• [Text shown]:
_ _ _ _ _ _ _

Thank you, Jim. Starting on slide eight, Vistra delivered solid fourth quarter results in 2022, with ongoing operations adjusted EBITDA of approximately $771 million, including $359 million from retail and $412 million from generation. For the year, Vistra delivered $3.115 billion of adjusted EBITDA from ongoing operations, including $923 million from retail and $2.192 billion from generation. Retail's results exceeded the midpoint of its component of our 2022 adjusted EBITDA from ongoing operations guidance of $700 million by $223 million. Our favorable results were primarily driven by strong residential margins, churn management and customer counts in ERCOT, offset partially by PJM and New York, New England counts and margins.

_ _ _ _ _ _ _

• [Problem to solve]: Pick up the remarks on Vistra's 2022 results after their last sentence and write the next part. The items that come next are from a separate source.

_ _ _ _ _ _ _

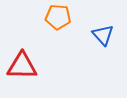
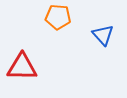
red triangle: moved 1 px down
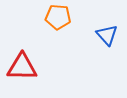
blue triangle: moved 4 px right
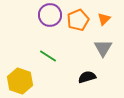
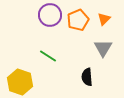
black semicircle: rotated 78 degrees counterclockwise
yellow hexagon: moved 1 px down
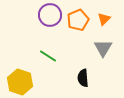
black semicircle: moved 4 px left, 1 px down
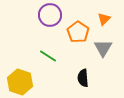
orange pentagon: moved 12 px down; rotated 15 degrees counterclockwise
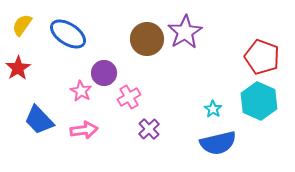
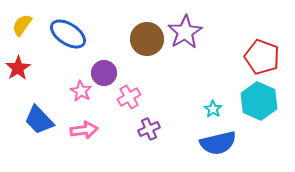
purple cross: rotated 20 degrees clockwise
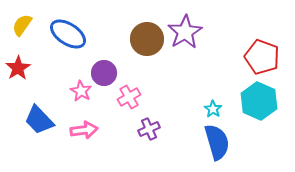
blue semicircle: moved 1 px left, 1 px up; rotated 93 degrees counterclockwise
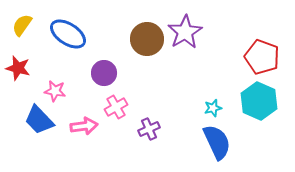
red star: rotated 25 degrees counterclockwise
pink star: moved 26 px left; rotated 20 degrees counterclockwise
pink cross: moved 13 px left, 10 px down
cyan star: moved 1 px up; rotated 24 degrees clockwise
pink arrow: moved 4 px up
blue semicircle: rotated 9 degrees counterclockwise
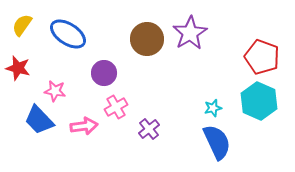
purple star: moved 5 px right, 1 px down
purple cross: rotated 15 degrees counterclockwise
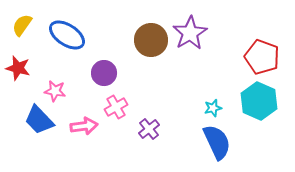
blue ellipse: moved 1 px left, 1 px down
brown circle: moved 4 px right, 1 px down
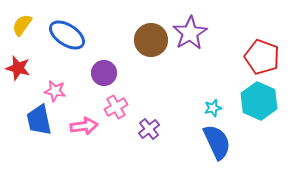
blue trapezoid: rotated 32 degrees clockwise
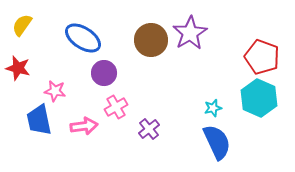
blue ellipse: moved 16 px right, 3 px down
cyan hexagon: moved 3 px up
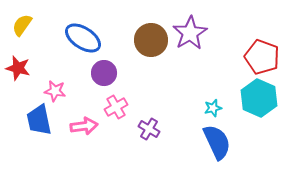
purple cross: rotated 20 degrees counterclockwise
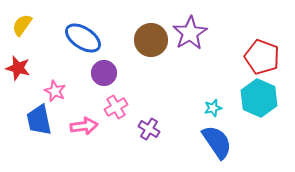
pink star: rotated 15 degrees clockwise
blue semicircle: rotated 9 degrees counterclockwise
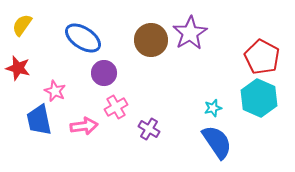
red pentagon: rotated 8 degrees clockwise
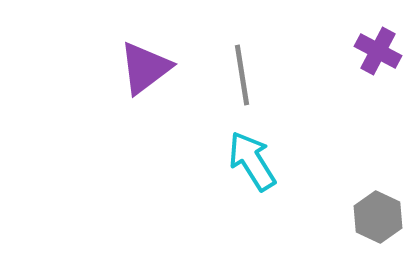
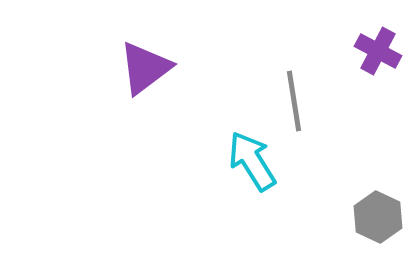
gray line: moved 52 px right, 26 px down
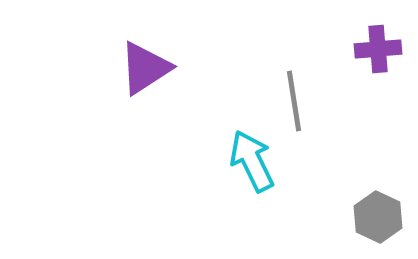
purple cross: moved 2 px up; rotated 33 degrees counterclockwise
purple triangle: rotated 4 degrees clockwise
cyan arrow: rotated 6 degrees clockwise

_ _ _ _ _ _ _

• [Output below]:
Moving now to generation, its adjusted EBITDA from ongoing operations results came in under the midpoint of the generation component of guidance by $168 million, primarily driven by low first quarter prices in ERCOT, coal constraints and higher default service costs, partially offset by higher realized prices and strong commercial availability. Turning now to slide nine, we are providing an update on the progress we've made on our capital allocation plan. As of February 23rd, we have executed approximately $2.45 billion of share repurchases since beginning the program in the fourth quarter of 2021. This includes an incremental $200 million since the end of 2022. We expect to utilize the remaining approximately $800 million of authorization by year-end in 2023.

Notably, as of February 23rd, our outstanding share count had fallen to approximately 381 million shares outstanding, which represents an approximately 21% reduction from the aggregate number of shares that were outstanding just under 16 months ago. Additionally, in 2022, we delivered on our goal to pay $300 million in dividends to our common stockholders each year, and we continue to execute against that goal as we head into 2023. To that end, we recently declared a quarterly dividend to be paid on Vistra's common stock in the amount of $0.1975 per share for approximately $75 million in the aggregate, payable on March 31st, 2023. This is an approximately 16% growth in dividend per share as compared to the dividend paid in the first quarter of 2022.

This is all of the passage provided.